En termes de développement, ces conditions météorologiques extrêmes peuvent avoir des conséquences désastreuses sur l’économie et la société, ruinant les progrès accomplis et replongeant les populations dans la pauvreté. Voyez la baisse des précipitations et la multiplication des sécheresses. Les précieuses ressources en eau vont devenir encore plus rares, obligeant chacun à consacrer plus de temps à s’approvisionner au détriment, probablement, d’activités essentielles comme l’éducation. Au Yémen, où la corvée d’eau incombe traditionnellement aux femmes, cette pénurie grandissante risque de freiner pendant plusieurs générations les progrès de la parité entre les sexes.
Le changement climatique est l’enjeu déterminant de notre époque et si la région MENA pâtit déjà de ses effets cruellement concrets, le Maroc ouvre là des perspectives encourageantes. Après le temps des déclarations, vient le temps de l’action. Le Royaume l’a bien compris, qui se conforme aux engagements. Le pays a deux atouts : de grands espaces disponibles et un ensoleillement abondant. Bien que la Banque mondiale et le Fonds pour les technologies propres financent le projet à faible taux, l’initiative en revient au Maroc. Ce pays est le premier à lancer un projet dans le cadre du Programme de développement des centrales solaires à concentration au Moyen-Orient et en Afrique du Nord, une initiative phare la Banque mondiale conçue pour financer huit autres centrales à vocation commerciale dans la région.
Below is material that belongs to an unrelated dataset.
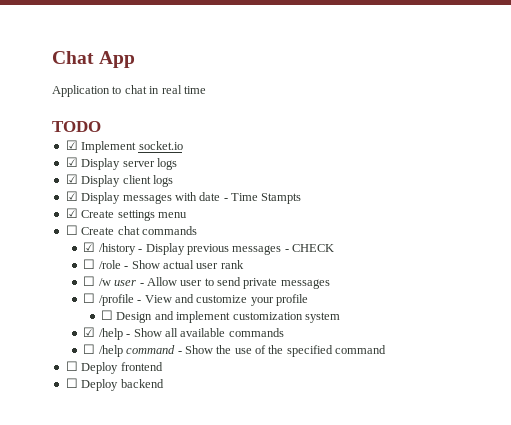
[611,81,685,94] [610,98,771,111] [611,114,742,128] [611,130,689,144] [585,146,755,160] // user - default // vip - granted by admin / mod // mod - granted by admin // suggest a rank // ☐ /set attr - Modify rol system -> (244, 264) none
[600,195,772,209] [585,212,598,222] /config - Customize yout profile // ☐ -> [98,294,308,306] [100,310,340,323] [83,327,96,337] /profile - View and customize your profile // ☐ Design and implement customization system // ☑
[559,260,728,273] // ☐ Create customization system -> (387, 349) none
La technologie CSP a démontré sa fiabilité pour la production d’électricité et le plan marocain prouvera son adéquation pour une application industrielle à grande échelle. Il montrera aussi aux délégations des sommets sur le climat COP 15 et COP 16 que l’on peut atténuer les effets du changement climatique en remplaçant progressivement les combustibles fossiles par des énergies renouvelables. Il suffit juste de prendre les déclarations officielles au sérieux et d’agir avec audace.
Il n’existe pas du test du PIB pour l’innovation. Ce n’est pas la taille qui compte, mais la vision et l’engagement. Et le Maroc ne manque ni de l’une ni de l’autre. L’avancement du Plan solaire national sera suivi de très près par ses voisins, impatients de lui emboîter le pas. En plein cœur de la ceinture solaire, le Maroc pourrait bien déclencher une révolution des énergies vertes.